• [What to work on]: Print the whole listing, unchanged.
:::::
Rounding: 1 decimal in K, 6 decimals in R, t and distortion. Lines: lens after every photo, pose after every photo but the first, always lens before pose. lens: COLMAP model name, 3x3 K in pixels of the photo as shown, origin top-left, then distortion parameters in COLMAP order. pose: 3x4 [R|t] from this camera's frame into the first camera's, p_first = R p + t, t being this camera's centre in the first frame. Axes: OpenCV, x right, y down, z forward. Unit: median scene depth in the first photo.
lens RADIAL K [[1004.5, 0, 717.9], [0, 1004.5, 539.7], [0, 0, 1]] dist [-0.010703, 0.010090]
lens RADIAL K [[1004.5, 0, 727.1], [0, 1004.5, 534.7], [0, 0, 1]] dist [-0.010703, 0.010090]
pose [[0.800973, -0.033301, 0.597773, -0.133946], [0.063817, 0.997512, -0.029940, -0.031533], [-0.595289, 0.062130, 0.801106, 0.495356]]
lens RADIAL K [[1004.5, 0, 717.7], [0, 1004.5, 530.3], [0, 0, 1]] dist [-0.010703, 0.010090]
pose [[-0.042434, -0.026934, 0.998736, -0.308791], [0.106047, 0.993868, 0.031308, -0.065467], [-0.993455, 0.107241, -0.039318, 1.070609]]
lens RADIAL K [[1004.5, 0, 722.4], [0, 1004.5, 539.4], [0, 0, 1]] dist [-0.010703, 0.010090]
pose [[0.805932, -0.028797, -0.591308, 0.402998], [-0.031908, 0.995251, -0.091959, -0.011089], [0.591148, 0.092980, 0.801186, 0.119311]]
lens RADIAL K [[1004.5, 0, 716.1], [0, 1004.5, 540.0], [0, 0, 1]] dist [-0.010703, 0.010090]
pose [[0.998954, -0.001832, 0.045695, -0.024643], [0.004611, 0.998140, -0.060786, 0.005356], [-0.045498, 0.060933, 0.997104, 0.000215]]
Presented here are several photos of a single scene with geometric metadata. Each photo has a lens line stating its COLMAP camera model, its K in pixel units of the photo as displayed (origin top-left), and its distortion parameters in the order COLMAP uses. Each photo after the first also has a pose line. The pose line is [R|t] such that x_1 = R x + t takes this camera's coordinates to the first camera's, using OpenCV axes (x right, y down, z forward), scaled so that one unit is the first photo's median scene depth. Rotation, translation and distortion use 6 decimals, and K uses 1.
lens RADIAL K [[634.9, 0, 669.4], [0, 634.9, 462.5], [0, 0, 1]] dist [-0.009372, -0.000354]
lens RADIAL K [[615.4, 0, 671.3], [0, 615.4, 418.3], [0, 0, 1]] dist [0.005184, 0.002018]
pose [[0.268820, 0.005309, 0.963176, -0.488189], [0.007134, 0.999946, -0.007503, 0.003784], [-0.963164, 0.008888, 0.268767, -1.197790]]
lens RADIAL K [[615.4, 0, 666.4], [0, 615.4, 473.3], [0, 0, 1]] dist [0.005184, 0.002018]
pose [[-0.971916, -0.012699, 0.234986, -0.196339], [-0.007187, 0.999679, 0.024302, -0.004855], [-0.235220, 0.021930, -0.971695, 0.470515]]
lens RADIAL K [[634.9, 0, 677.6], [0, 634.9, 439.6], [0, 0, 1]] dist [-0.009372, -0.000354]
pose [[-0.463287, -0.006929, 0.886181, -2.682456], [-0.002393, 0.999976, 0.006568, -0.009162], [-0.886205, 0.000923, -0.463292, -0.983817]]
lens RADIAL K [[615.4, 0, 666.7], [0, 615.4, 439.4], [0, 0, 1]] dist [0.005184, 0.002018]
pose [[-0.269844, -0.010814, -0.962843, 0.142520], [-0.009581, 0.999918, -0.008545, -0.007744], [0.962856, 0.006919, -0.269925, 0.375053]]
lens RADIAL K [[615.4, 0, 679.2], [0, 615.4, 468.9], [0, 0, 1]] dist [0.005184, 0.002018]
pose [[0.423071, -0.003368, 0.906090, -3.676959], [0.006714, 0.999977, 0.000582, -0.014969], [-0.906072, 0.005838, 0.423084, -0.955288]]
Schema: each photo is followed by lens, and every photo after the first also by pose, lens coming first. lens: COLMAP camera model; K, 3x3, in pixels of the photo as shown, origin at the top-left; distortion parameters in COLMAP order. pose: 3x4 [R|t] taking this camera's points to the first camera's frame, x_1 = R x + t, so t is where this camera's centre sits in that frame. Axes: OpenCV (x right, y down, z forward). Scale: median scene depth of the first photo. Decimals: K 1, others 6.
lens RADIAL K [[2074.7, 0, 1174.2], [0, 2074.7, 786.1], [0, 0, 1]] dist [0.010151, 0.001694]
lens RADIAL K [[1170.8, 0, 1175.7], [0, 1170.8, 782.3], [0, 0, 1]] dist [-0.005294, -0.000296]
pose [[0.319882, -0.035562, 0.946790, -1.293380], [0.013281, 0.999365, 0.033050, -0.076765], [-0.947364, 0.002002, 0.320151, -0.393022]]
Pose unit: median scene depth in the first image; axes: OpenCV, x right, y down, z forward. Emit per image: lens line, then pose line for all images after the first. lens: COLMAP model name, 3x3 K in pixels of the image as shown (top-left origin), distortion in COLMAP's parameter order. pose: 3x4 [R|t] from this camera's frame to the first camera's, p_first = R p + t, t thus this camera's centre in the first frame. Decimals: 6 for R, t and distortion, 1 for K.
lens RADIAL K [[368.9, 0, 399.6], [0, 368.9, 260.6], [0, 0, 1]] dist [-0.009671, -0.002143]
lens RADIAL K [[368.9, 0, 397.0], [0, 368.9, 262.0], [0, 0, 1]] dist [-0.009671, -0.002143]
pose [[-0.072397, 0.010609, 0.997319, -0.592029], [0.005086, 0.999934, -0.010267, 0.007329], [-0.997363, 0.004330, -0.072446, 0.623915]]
:::::
• [Output for this task]:
Rounding: 1 decimal in K, 6 decimals in R, t and distortion. Lines: lens after every photo, pose after every photo but the first, always lens before pose. lens: COLMAP model name, 3x3 K in pixels of the photo as shown, origin top-left, then distortion parameters in COLMAP order. pose: 3x4 [R|t] from this camera's frame into the first camera's, p_first = R p + t, t being this camera's centre in the first frame. Axes: OpenCV, x right, y down, z forward. Unit: median scene depth in the first photo.
lens RADIAL K [[1004.5, 0, 717.9], [0, 1004.5, 539.7], [0, 0, 1]] dist [-0.010703, 0.010090]
lens RADIAL K [[1004.5, 0, 727.1], [0, 1004.5, 534.7], [0, 0, 1]] dist [-0.010703, 0.010090]
pose [[0.800973, -0.033301, 0.597773, -0.133946], [0.063817, 0.997512, -0.029940, -0.031533], [-0.595289, 0.062130, 0.801106, 0.495356]]
lens RADIAL K [[1004.5, 0, 717.7], [0, 1004.5, 530.3], [0, 0, 1]] dist [-0.010703, 0.010090]
pose [[-0.042434, -0.026934, 0.998736, -0.308791], [0.106047, 0.993868, 0.031308, -0.065467], [-0.993455, 0.107241, -0.039318, 1.070609]]
lens RADIAL K [[1004.5, 0, 722.4], [0, 1004.5, 539.4], [0, 0, 1]] dist [-0.010703, 0.010090]
pose [[0.805932, -0.028797, -0.591308, 0.402998], [-0.031908, 0.995251, -0.091959, -0.011089], [0.591148, 0.092980, 0.801186, 0.119311]]
lens RADIAL K [[1004.5, 0, 716.1], [0, 1004.5, 540.0], [0, 0, 1]] dist [-0.010703, 0.010090]
pose [[0.998954, -0.001832, 0.045695, -0.024643], [0.004611, 0.998140, -0.060786, 0.005356], [-0.045498, 0.060933, 0.997104, 0.000215]]
Presented here are several photos of a single scene with geometric metadata. Each photo has a lens line stating its COLMAP camera model, its K in pixel units of the photo as displayed (origin top-left), and its distortion parameters in the order COLMAP uses. Each photo after the first also has a pose line. The pose line is [R|t] such that x_1 = R x + t takes this camera's coordinates to the first camera's, using OpenCV axes (x right, y down, z forward), scaled so that one unit is the first photo's median scene depth. Rotation, translation and distortion use 6 decimals, and K uses 1.
lens RADIAL K [[634.9, 0, 669.4], [0, 634.9, 462.5], [0, 0, 1]] dist [-0.009372, -0.000354]
lens RADIAL K [[615.4, 0, 671.3], [0, 615.4, 418.3], [0, 0, 1]] dist [0.005184, 0.002018]
pose [[0.268820, 0.005309, 0.963176, -0.488189], [0.007134, 0.999946, -0.007503, 0.003784], [-0.963164, 0.008888, 0.268767, -1.197790]]
lens RADIAL K [[615.4, 0, 666.4], [0, 615.4, 473.3], [0, 0, 1]] dist [0.005184, 0.002018]
pose [[-0.971916, -0.012699, 0.234986, -0.196339], [-0.007187, 0.999679, 0.024302, -0.004855], [-0.235220, 0.021930, -0.971695, 0.470515]]
lens RADIAL K [[634.9, 0, 677.6], [0, 634.9, 439.6], [0, 0, 1]] dist [-0.009372, -0.000354]
pose [[-0.463287, -0.006929, 0.886181, -2.682456], [-0.002393, 0.999976, 0.006568, -0.009162], [-0.886205, 0.000923, -0.463292, -0.983817]]
lens RADIAL K [[615.4, 0, 666.7], [0, 615.4, 439.4], [0, 0, 1]] dist [0.005184, 0.002018]
pose [[-0.269844, -0.010814, -0.962843, 0.142520], [-0.009581, 0.999918, -0.008545, -0.007744], [0.962856, 0.006919, -0.269925, 0.375053]]
lens RADIAL K [[615.4, 0, 679.2], [0, 615.4, 468.9], [0, 0, 1]] dist [0.005184, 0.002018]
pose [[0.423071, -0.003368, 0.906090, -3.676959], [0.006714, 0.999977, 0.000582, -0.014969], [-0.906072, 0.005838, 0.423084, -0.955288]]
Schema: each photo is followed by lens, and every photo after the first also by pose, lens coming first. lens: COLMAP camera model; K, 3x3, in pixels of the photo as shown, origin at the top-left; distortion parameters in COLMAP order. pose: 3x4 [R|t] taking this camera's points to the first camera's frame, x_1 = R x + t, so t is where this camera's centre sits in that frame. Axes: OpenCV (x right, y down, z forward). Scale: median scene depth of the first photo. Decimals: K 1, others 6.
lens RADIAL K [[2074.7, 0, 1174.2], [0, 2074.7, 786.1], [0, 0, 1]] dist [0.010151, 0.001694]
lens RADIAL K [[1170.8, 0, 1175.7], [0, 1170.8, 782.3], [0, 0, 1]] dist [-0.005294, -0.000296]
pose [[0.319882, -0.035562, 0.946790, -1.293380], [0.013281, 0.999365, 0.033050, -0.076765], [-0.947364, 0.002002, 0.320151, -0.393022]]
Pose unit: median scene depth in the first image; axes: OpenCV, x right, y down, z forward. Emit per image: lens line, then pose line for all images after the first. lens: COLMAP model name, 3x3 K in pixels of the image as shown (top-left origin), distortion in COLMAP's parameter order. pose: 3x4 [R|t] from this camera's frame to the first camera's, p_first = R p + t, t thus this camera's centre in the first frame. Decimals: 6 for R, t and distortion, 1 for K.
lens RADIAL K [[368.9, 0, 399.6], [0, 368.9, 260.6], [0, 0, 1]] dist [-0.009671, -0.002143]
lens RADIAL K [[368.9, 0, 397.0], [0, 368.9, 262.0], [0, 0, 1]] dist [-0.009671, -0.002143]
pose [[-0.072397, 0.010609, 0.997319, -0.592029], [0.005086, 0.999934, -0.010267, 0.007329], [-0.997363, 0.004330, -0.072446, 0.623915]]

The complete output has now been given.